§ **WORK INSTRUCTION**:
Reproduce every line of the material below verbatim, leaving out the pictures.

(Stored data)
=== Begin Enclosure ===
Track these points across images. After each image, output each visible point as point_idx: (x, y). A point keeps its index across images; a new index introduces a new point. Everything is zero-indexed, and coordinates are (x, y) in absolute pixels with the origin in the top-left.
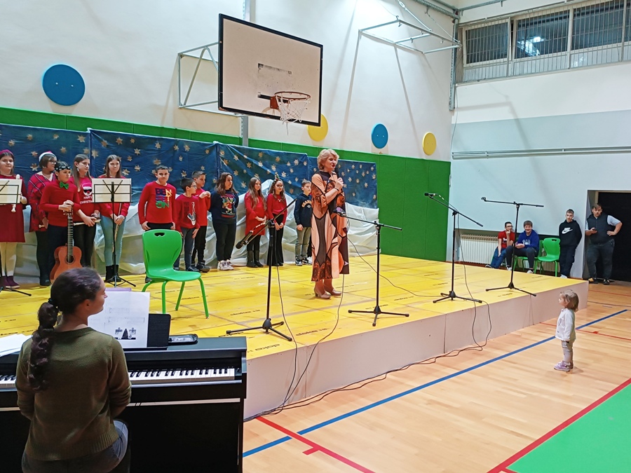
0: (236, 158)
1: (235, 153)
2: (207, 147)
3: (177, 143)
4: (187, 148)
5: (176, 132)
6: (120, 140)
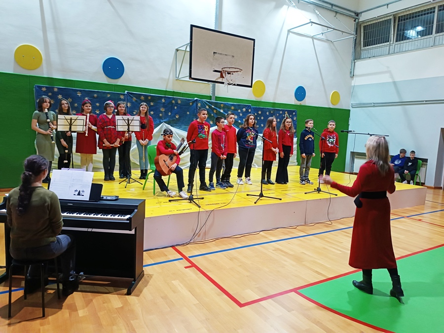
1: (207, 104)
2: (191, 101)
3: (174, 99)
4: (179, 102)
5: (174, 93)
6: (142, 97)
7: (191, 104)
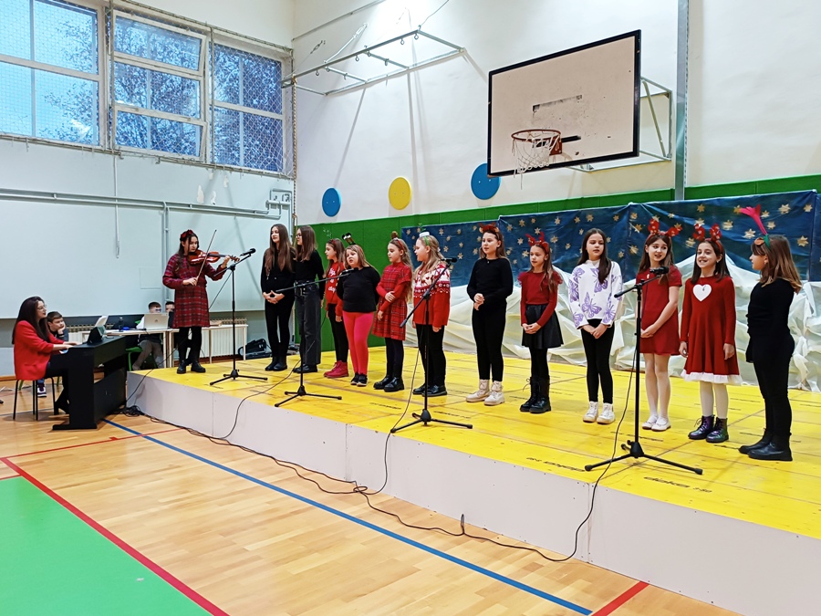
1: (655, 213)
2: (616, 213)
3: (578, 214)
4: (590, 218)
5: (582, 202)
6: (522, 222)
7: (616, 218)
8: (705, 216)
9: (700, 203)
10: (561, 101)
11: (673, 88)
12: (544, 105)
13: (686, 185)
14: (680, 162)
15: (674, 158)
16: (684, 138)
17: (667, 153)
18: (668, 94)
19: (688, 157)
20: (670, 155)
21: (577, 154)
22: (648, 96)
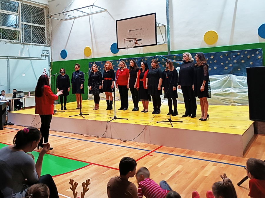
0: (163, 60)
1: (163, 58)
2: (153, 58)
3: (142, 58)
4: (146, 59)
5: (143, 55)
6: (127, 60)
8: (176, 59)
9: (174, 55)
10: (136, 30)
11: (166, 24)
12: (132, 30)
13: (171, 51)
14: (169, 44)
15: (167, 43)
16: (169, 38)
17: (165, 42)
18: (165, 26)
19: (170, 43)
20: (166, 42)
21: (141, 44)
22: (159, 26)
=== End Enclosure ===
§ **ANSWER TO THE PROBLEM**:
Track these points across images. After each image, output each visible point as point_idx: (x, y). A point keeps its index across images; a new index introduces a new point. Everything is zero-indexed, and coordinates are (x, y) in absolute pixels with the origin in the top-left.
0: (236, 158)
1: (235, 153)
2: (207, 147)
3: (177, 143)
4: (187, 148)
5: (176, 132)
6: (120, 140)
1: (207, 104)
2: (191, 101)
3: (174, 99)
4: (179, 102)
5: (174, 93)
6: (142, 97)
7: (191, 104)
1: (655, 213)
2: (616, 213)
3: (578, 214)
4: (590, 218)
5: (582, 202)
6: (522, 222)
7: (616, 218)
8: (705, 216)
9: (700, 203)
10: (561, 101)
11: (673, 88)
12: (544, 105)
13: (686, 185)
14: (680, 162)
15: (674, 158)
16: (684, 138)
17: (667, 153)
18: (668, 94)
19: (688, 157)
20: (670, 155)
21: (577, 154)
22: (648, 96)
0: (163, 60)
1: (163, 58)
2: (153, 58)
3: (142, 58)
4: (146, 59)
5: (143, 55)
6: (127, 60)
8: (176, 59)
9: (174, 55)
10: (136, 30)
11: (166, 24)
12: (132, 30)
13: (171, 51)
14: (169, 44)
15: (167, 43)
16: (169, 38)
17: (165, 42)
18: (165, 26)
19: (170, 43)
20: (166, 42)
21: (141, 44)
22: (159, 26)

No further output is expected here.